Quatre décennies après l’éruption limnique qui a coûté la vie à près de 1 800 personnes, le drame du lac Nyos continue d’interroger la capacité du Cameroun à prévenir les catastrophes naturelles. Entre devoir de mémoire, responsabilité publique et culture de l’anticipation, cette tragédie demeure un avertissement pour les générations présentes et futures.
Lac Nyos, 40 ans après : une catastrophe qui interroge encore la responsabilité de l’État
Par Ibrahim Baba Matip__________
Le 21 août 1986, le lac Nyos, dans le Nord-Ouest du Cameroun, devenait le théâtre de l’une des catastrophes naturelles les plus meurtrières de l’histoire contemporaine du pays. Une importante poche de dioxyde de carbone s’était brutalement échappée du lac, provoquant la mort de près de 1 800 personnes et de nombreux animaux. Quarante ans plus tard, le drame n’appartient pas seulement à l’histoire : il demeure une leçon sur la prévention, la responsabilité publique et la vulnérabilité des populations.
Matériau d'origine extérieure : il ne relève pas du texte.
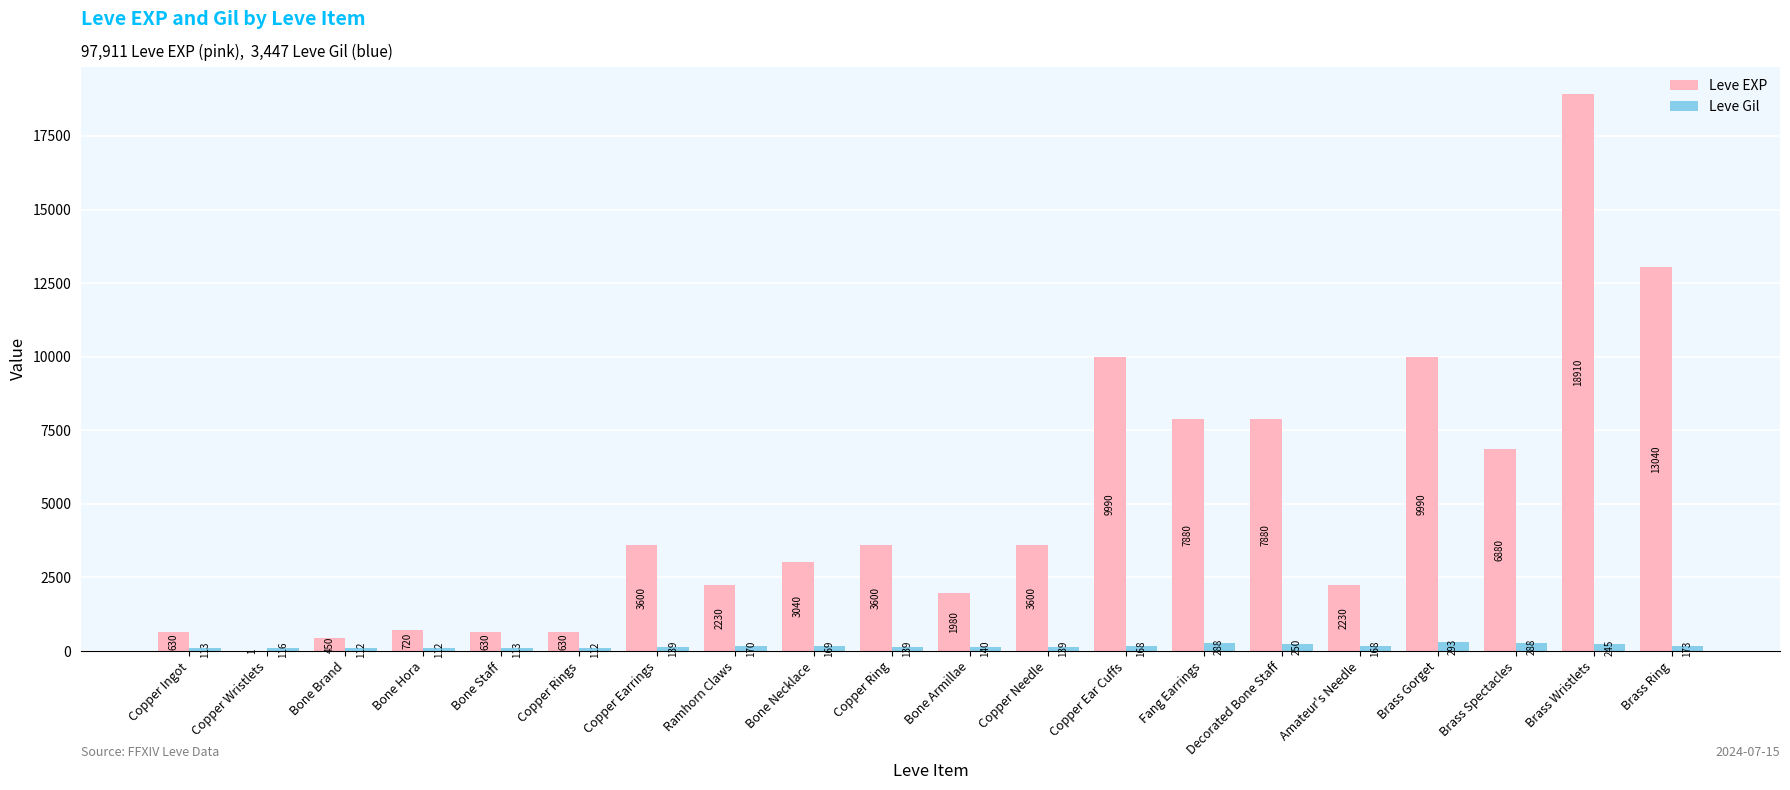

Which series has the largest total across all categories?

Leve EXP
Selon le témoignage d’un sécessionniste repanti, le gouvernement camerounais aurait pu faire mieux.
Success Nkongho, ancien combattant séparatiste ambazonien, a déposé les armes en 2020, fondé le Cameroon Liberation Movement (CLM) et mène désormais un combat politique contre la gestion de la crise anglophone par Yaoundé.
Quand la nature rencontre la vulnérabilité humaine…
La catastrophe du lac Nyos est d’abord un phénomène géologique exceptionnel. Mais son bilan humain oblige à dépasser la seule explication scientifique. Des communautés entières vivaient autour du lac sans disposer des moyens nécessaires pour comprendre le danger auquel elles étaient exposées.
La plupart des victimes ont été surprises pendant leur sommeil. En quelques heures, des familles ont disparu, des villages ont été décimés et des survivants se sont retrouvés face à une réalité inimaginable.
Cette tragédie montre qu’un risque naturel ne devient véritablement catastrophique que lorsque les populations ne sont pas suffisamment préparées à y faire face.
Quarante ans après, que reste-t-il de Nyos ?…
Quatre décennies après, la commémoration du drame doit aller au-delà de la mémoire des victimes. Elle doit poser une question fondamentale : avons-nous réellement tiré toutes les leçons de Nyos ?
La prévention des catastrophes ne peut être réduite à l’installation d’équipements techniques. Elle suppose également des systèmes d’alerte fonctionnels, une information régulière des populations, des plans d’évacuation connus et régulièrement testés, ainsi qu’une coordination efficace entre les autorités locales et nationales.
Le souvenir de Nyos devrait donc servir à renforcer durablement la culture de prévention au Cameroun.
Une réflexion qui dépasse le lac Nyos…
« Mon propre parcours m’amène à regarder cette tragédie sous un angle particulier. J’ai connu la confrontation et la violence dans le cadre de la crise anglophone avant de déposer les armes en janvier 2020. Cette expérience m’a appris que les crises ne disparaissent pas lorsqu’on refuse de regarder leurs causes. » Sérine l’ex combattant ambazonien.
Le drame de Nyos pose une problématique différente, mais comparable sur un point essentiel : la responsabilité collective consiste à anticiper les dangers avant qu’ils ne deviennent irréversibles.
Dans la crise anglophone comme dans la gestion des risques naturels, attendre que les populations soient frappées pour agir est toujours trop tard.
De la mémoire à la responsabilité…
Le quarantième anniversaire du lac Nyos devrait être l’occasion d’une véritable évaluation nationale. Il faut notamment s’interroger sur la sécurité des populations vivant dans les zones à risques, l’efficacité des dispositifs d’alerte et la capacité réelle des pouvoirs publics à réagir rapidement face aux catastrophes.
Honorer les victimes ne signifie pas seulement prononcer des discours en leur mémoire. C’est aussi empêcher que leur mort soit réduite à une page d’histoire.
Quarante ans après Nyos, le Cameroun doit transformer cette tragédie en exigence permanente de prévention, de transparence et de responsabilité. Une société qui tire réellement les leçons de ses catastrophes est une société qui refuse de reproduire les conditions qui les rendent meurtrières.